Electronic Poster | Session 2
083 – Anti-CD20 therapy has limited impact on CD11c+ B cells, though overall improves the balance of inflammatory and regulatory B cells in patients with multiple sclerosis
Koji Shinoda (1, 2) – Ayman Rezk (1, 2) – Rui Li (1, 2) – Amit Bar-Or (1, 2 3)
Department of Neurology, Perelman School of Medicine, University of Pennsylvania, PA, USA (1) – Center for Neuroinflammation and Experimental Therapeutics, Perelman School of Medicine, University of Pennsylvania, PA, USA (2) – Children’s Hospital of Philadelphia, University of Pennsylvania, PA, USA (3)

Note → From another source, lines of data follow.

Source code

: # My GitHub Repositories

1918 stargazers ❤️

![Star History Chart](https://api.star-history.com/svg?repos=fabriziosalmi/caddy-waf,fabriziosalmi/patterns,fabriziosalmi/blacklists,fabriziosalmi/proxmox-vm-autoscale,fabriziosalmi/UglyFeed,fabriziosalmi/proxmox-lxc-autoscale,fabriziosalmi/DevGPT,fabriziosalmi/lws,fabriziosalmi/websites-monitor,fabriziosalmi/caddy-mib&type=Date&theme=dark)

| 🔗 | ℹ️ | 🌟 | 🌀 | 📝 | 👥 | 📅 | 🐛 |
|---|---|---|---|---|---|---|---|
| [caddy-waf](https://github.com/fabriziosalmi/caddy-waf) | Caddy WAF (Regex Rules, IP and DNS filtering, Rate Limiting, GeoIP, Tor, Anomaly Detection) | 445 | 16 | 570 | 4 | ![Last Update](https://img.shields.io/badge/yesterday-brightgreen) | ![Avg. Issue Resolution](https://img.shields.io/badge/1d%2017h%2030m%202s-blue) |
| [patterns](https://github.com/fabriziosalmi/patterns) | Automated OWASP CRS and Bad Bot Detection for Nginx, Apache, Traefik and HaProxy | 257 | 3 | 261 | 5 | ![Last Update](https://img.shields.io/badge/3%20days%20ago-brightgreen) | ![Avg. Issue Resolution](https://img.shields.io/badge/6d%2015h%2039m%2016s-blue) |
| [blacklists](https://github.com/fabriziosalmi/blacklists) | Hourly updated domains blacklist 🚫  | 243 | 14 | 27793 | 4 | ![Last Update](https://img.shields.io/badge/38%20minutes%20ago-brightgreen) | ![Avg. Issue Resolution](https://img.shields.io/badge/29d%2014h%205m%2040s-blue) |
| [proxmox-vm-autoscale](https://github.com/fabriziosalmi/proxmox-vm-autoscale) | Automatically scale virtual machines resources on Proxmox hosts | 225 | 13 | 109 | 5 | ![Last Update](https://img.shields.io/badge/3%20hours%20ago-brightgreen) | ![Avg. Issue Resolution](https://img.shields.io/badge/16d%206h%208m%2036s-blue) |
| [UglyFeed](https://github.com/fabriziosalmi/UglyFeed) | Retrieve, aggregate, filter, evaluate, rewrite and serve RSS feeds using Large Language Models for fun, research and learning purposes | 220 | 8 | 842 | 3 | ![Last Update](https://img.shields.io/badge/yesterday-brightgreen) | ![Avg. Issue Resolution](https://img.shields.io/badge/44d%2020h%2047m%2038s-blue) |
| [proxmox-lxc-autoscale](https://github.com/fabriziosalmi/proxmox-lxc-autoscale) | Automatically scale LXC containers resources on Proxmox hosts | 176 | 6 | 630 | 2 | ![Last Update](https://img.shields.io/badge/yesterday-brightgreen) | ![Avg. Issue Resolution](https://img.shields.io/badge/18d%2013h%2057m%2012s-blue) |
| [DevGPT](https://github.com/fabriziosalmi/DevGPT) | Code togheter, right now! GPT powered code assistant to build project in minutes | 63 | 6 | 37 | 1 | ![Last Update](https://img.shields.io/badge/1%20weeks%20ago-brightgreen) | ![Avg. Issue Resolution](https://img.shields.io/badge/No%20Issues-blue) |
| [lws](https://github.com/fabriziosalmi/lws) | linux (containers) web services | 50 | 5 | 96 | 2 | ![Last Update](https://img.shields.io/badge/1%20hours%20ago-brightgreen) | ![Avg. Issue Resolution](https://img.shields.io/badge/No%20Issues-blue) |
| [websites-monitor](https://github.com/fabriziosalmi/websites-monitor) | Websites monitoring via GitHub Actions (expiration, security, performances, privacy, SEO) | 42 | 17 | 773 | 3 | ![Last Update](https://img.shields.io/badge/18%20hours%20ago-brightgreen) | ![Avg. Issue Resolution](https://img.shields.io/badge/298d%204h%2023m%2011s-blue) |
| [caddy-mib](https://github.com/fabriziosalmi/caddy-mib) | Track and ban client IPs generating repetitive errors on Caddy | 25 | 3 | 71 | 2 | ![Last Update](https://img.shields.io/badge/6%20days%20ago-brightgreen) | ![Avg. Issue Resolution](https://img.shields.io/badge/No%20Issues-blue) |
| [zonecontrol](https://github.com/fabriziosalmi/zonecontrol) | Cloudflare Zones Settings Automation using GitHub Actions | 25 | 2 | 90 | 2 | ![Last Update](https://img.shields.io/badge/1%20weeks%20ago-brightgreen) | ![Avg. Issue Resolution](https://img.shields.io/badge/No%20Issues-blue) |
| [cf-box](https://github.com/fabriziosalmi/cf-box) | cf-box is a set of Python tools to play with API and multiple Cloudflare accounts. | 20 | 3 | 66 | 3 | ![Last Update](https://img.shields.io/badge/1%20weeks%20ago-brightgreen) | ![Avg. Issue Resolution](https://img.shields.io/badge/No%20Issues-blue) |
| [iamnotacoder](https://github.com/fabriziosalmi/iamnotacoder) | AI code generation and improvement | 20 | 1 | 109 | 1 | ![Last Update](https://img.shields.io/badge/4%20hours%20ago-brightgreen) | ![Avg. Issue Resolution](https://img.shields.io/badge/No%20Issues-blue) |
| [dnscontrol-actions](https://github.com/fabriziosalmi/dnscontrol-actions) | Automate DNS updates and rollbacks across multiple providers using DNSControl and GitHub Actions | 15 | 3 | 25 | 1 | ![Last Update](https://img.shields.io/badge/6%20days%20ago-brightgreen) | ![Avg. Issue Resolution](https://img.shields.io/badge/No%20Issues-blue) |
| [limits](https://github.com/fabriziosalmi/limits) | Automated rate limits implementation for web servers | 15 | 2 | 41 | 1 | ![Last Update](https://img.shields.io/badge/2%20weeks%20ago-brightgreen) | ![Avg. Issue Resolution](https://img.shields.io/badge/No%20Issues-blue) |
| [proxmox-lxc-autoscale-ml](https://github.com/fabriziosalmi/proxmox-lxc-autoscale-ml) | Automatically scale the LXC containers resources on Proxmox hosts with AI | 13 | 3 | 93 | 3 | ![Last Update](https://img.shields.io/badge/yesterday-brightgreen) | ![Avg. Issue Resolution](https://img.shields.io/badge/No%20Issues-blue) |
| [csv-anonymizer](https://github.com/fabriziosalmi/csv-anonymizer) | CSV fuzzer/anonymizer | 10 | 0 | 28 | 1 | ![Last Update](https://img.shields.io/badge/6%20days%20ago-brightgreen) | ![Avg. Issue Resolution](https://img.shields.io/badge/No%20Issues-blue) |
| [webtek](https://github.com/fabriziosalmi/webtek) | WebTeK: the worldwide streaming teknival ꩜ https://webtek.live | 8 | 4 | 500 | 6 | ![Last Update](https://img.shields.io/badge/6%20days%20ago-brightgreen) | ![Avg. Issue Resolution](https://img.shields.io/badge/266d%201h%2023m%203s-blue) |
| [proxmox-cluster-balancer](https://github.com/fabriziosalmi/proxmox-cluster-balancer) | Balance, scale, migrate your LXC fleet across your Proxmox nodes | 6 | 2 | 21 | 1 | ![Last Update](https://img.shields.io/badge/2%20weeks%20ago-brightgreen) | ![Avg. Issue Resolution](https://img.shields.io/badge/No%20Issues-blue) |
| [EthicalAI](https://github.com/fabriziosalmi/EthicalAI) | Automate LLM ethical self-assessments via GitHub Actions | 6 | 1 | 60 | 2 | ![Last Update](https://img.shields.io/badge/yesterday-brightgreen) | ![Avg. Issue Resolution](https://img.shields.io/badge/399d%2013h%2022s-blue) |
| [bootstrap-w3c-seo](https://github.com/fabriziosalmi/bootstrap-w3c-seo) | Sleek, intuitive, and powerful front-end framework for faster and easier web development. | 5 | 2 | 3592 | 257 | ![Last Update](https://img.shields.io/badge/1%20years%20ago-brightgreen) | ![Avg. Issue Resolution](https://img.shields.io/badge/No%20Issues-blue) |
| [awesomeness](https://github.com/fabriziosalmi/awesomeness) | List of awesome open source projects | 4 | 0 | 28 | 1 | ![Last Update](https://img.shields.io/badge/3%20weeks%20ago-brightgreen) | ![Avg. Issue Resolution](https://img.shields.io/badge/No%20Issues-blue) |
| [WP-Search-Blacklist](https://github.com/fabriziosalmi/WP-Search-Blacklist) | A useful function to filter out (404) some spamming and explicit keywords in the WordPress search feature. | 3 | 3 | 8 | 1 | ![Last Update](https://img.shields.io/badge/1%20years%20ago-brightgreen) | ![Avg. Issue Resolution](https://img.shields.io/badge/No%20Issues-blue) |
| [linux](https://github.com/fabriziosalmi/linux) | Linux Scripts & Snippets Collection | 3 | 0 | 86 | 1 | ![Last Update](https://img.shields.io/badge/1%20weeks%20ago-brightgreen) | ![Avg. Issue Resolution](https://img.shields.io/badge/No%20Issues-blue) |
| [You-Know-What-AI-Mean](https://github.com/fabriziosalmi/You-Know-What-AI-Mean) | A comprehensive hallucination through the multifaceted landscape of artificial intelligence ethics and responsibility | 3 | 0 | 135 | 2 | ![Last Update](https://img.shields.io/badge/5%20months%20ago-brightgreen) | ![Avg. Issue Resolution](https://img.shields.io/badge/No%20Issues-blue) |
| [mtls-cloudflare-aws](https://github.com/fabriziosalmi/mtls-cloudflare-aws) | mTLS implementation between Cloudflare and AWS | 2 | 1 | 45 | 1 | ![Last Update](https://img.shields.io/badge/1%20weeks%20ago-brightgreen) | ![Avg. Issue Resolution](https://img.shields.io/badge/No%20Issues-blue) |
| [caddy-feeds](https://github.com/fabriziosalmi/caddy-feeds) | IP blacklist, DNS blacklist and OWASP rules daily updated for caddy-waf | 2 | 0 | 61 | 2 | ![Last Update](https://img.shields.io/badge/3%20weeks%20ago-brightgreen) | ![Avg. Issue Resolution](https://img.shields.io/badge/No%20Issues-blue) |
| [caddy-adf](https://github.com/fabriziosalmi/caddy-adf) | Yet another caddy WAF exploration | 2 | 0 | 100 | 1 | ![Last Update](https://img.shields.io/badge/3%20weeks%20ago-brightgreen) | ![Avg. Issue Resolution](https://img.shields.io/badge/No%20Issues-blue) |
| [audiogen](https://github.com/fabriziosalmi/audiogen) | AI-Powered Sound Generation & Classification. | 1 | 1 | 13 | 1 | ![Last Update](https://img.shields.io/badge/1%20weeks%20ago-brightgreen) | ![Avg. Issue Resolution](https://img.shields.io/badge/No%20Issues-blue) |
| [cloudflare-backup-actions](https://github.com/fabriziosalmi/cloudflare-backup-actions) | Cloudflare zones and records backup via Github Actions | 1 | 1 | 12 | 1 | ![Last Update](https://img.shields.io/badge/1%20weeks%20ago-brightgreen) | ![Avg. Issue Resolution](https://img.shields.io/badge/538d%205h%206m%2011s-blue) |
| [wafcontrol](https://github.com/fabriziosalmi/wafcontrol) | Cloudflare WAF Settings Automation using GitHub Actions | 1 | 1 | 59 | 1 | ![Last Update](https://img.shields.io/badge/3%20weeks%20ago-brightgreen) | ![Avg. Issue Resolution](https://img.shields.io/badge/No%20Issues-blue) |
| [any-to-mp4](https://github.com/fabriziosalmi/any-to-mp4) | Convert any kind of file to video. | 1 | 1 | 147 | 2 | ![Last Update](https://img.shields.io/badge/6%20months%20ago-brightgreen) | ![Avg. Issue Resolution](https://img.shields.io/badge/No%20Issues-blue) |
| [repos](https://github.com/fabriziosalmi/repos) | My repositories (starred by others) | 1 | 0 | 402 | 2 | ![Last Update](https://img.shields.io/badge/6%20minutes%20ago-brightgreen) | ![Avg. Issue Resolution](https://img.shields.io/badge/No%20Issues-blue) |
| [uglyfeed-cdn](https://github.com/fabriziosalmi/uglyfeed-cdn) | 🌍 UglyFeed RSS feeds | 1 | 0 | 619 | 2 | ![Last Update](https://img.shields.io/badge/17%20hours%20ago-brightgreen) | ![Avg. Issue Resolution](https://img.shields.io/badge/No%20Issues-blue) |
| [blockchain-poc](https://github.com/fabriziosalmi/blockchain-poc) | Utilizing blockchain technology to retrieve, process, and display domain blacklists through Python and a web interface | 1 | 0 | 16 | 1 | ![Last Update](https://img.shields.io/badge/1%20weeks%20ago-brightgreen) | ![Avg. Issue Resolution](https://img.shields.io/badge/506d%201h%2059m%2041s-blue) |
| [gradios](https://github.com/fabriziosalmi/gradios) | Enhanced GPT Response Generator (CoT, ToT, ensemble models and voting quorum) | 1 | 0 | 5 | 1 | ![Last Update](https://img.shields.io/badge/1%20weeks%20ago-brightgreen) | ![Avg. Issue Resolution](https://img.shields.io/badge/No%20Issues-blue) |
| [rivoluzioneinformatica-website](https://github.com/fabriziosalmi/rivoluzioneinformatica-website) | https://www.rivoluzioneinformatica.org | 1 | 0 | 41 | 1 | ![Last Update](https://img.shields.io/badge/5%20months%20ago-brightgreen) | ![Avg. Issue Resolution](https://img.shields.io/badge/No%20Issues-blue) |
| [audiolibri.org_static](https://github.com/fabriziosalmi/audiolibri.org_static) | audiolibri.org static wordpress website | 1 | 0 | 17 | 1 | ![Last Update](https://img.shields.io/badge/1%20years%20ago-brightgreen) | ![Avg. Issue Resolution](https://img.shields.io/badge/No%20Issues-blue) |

Anti-CD20 therapy targets a broad range of B cells and a small subset of T cells, and has emerged as a high efficacy treatment for patients with multiple sclerosis (MS). Circulating B cells in untreated patients with MS exhibit an abnormal balance of pro-inflammatory and regulatory cytokine-producing B cell subpopulations. While anti-CD20 therapy has been thought to deplete both these subpopulations from the circulation relatively indiscriminately, differential impact of the depletion phase on smaller yet potentially relevant subsets has not been examined. In addition, relatively little is known about the profiles and kinetics of B-cell subset reconstitution, even after short anti-CD20 exposure. Here, we aimed to clarify the phenotypic and functional changes in circulating B cells following treatment initiation with the humanized anti-CD20 ocrelizumab, by comparing serial (baseline, 3-month and 6-month) profiles using deep immunophenotyping and flow cytometry of peripheral blood mononuclear cells in treatment-naive MS patients. B cells were largely but not completely depleted, 3 months after treatment initiation. Specifically, we found that CD11c+ B cells (implicated as pro-inflammatory in other systemic autoimmune diseases) in addition to plasmablasts, were less efficiently depleted. By the time of the 6-month infusion, B cells were partially repopulated, though to differing degrees across individuals. In general, CD10+ transitional B cells (implicated as anti-inflammatory), as well as a subset of memory B cells, preferentially repopulated by 6 months. The repopulating B cells exhibited decreased levels of surface activation markers, and increased levels of surface regulatory markers. The ratios of IL-6/IL-10-producing B cells (previously implicated in driving pro-inflammatory Th17 T cell responses) were significantly diminished at month 6 compared to the treatment-naïve baseline. Our data unexpectedly demonstrates diminished susceptibility of the CD11c+ B cell subset to anti-CD20 therapy. The kinetics of B cell reconstitution exhibit a degree of heterogeneity across MS patients, with an overall improved inflammatory/regulatory balance, even after an initial cycle of anti-CD20 therapy.